▸ **Source extract**

START

The rule has two dimensions. First, broker-dealers must promptly obtain physical possession or control over customers’ fully-paid and excess margin securities.[70] Physical possession means securities are literally located with broker-dealer and that it has a sufficient number to satisfy all of its customers’ claims. Control is achieved through a custody agreement with one of several “control locations” specified in the rule, including banks as defined in Section 3(a)(6) of the Exchange Act.[71]
The second aspect of the Customer Protection Rule involves the creation of “Special Reserve Bank Accounts” for the exclusive benefit of customers (i.e., completely separate from the broker-dealer’s own bank account), with cash or qualified securities at least equal in value to the net cash owed to customers.[72]
Applying Investment Regulations to Crypto Asset Transactions
Consider, for example, a registered investment adviser who decides to incorporate crypto assets deemed to be securities into a client’s portfolio. The Custody Rule is triggered because the adviser now holds (directly or indirectly) client assets that are securities. This is the answer to the regulatory question for registered investment advisers. The Custody Rule applies. The question for the adviser then becomes, is my custodian capable of servicing crypto assets?
For most traditional bank custodians, the answer to this question is “no.” There are a number of reasons—many of which will be discussed in our evaluation of the cybersecurity question—why bank custodians are hesitant to offer their services to crypto assets. Broadly speaking, it is unclear what it means to have custody of a crypto asset in a way that both satisfies regulatory scrutiny and delivers on the safeguarding function.
In other words, the checks that regulators place on advisers and funds in the spirit of protecting investors (e.g., the use of qualified custodians, reporting requirements, and third-party audits) are at odds with what is necessary to physically keep crypto assets safe. The problem is unique to crypto because it is the only asset class to rely on public key cryptography to denote ownership and effect trades.
If, for instance, a custody agreement between an adviser (or fund) and bank custodian calls for the custodian to maintain physical possession of the public and private keys associated with a client’s crypto assets, what steps must the custodian take to ensure that the private key cannot be lost or stolen? [73] Would printing the private key on a piece of paper and storing it in a deposit box suffice? Should the custodian build its own proprietary wallet service? How will the custodian balance hot storage and cold storage? Or how about avoiding the headache of private keys entirely and opting to obtain the log-in information for the client’s preferred third-party wallet provider instead? Given these challenges, what level of liability is the custodian willing to accept in the custody agreement?
Current custody methods and centralized securities holdings are designed to protect against adviser theft, misappropriation, or inadvertent loss of assets. But it is unclear whether a custodian of crypto assets will be able to mitigate against adviser fraud given the practical difficultly of truly securing bearer instruments like private keys. An investment adviser who wants to transfer crypto assets out of custody may so and then abscond with the assets no matter how robust the security measures were while the asset was under the custodian’s supervision.[74]
The exact nuances of securing crypto assets, while related to custody, are not necessarily within the regulatory purview of the SEC. The Commission deferred to banks and financial industry SROs to implement acceptable standards for vaults back when stocks were in physical paper form, and again for CSDs and intermediated trading more recently. Thus, despite the implications new custody procedures may have on market integrity, the SEC has historically taken a hands-off approach in determining adequate safeguarding solutions.

END

▸ **Supplied records**
START

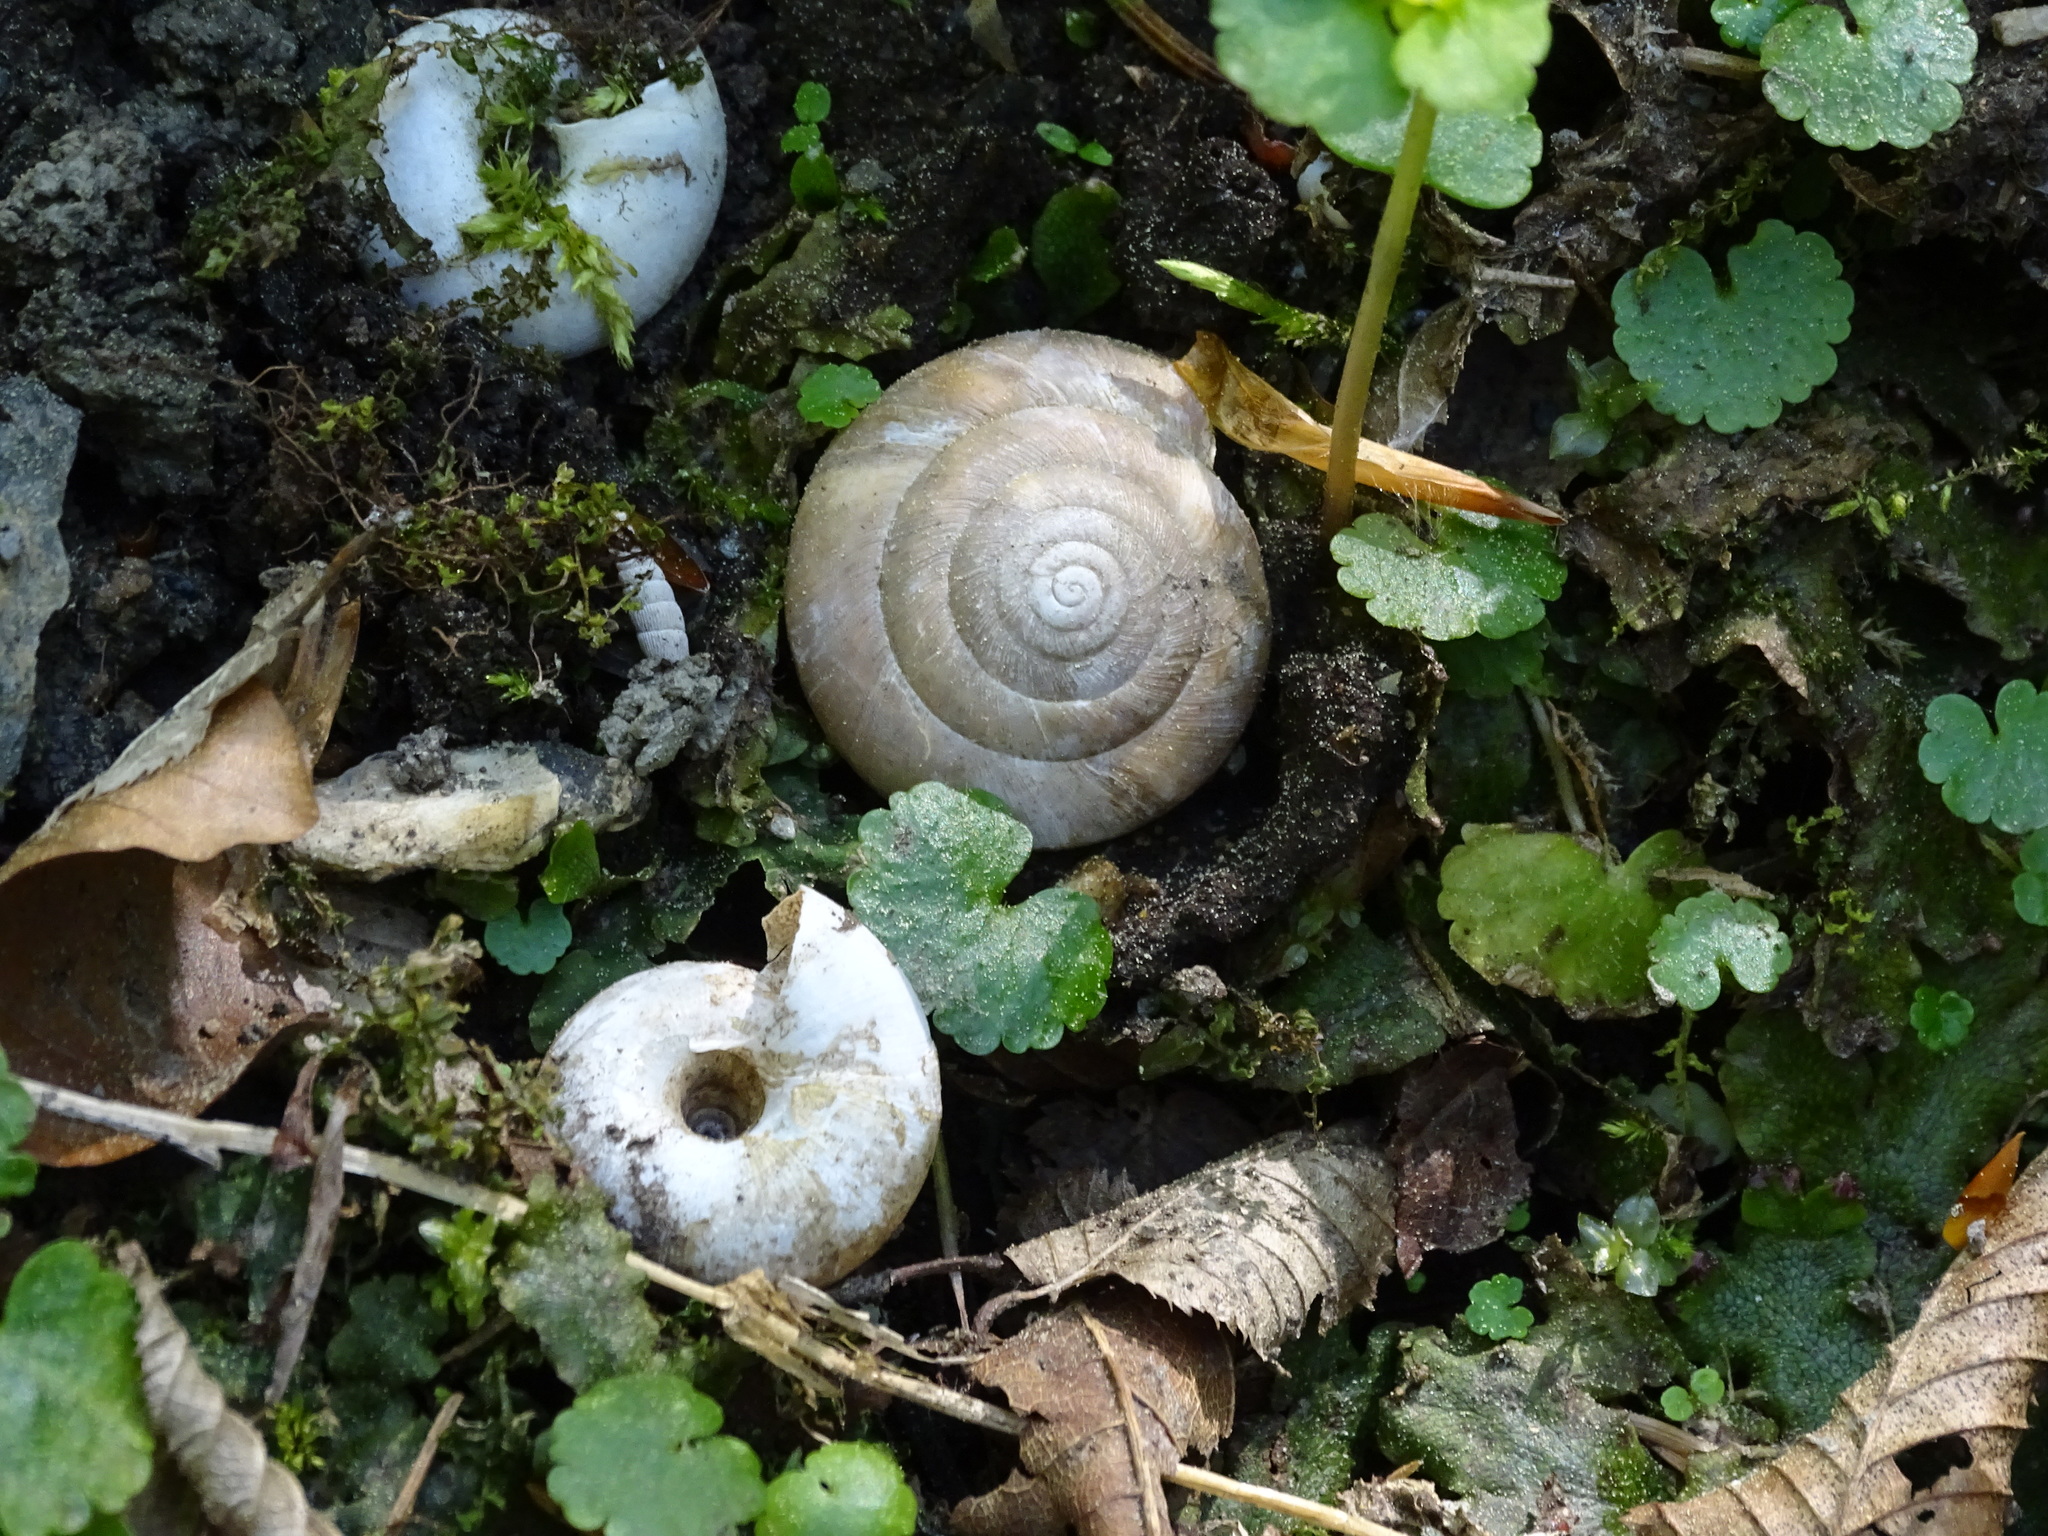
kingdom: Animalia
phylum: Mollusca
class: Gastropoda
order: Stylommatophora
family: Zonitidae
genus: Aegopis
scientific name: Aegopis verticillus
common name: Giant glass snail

END

▸ **Stated problem 1**
Retype the part of the crypto custody passage that begins at the words "In other words, the" and stops after the words "and effect trades.".
▸ **Stated problem 2**
Condense the paragraph of the crypto custody passage that opens with "The exact nuances of securing crypto assets" into a short bulleted list that keeps its main facts.

▸ **Right answer 1**
In other words, the checks that regulators place on advisers and funds in the spirit of protecting investors (e.g., the use of qualified custodians, reporting requirements, and third-party audits) are at odds with what is necessary to physically keep crypto assets safe. The problem is unique to crypto because it is the only asset class to rely on public key cryptography to denote ownership and effect trades.

▸ **Right answer 2**
- Securing crypto assets is related to custody but is not necessarily within the SEC's regulatory purview.
- When stocks were in physical paper form, the Commission deferred to banks and financial industry SROs to set acceptable vault standards.
- More recently, it deferred again for CSDs and intermediated trading.
- Despite the implications new custody procedures may have for market integrity, the SEC has historically taken a hands-off approach to determining adequate safeguarding solutions.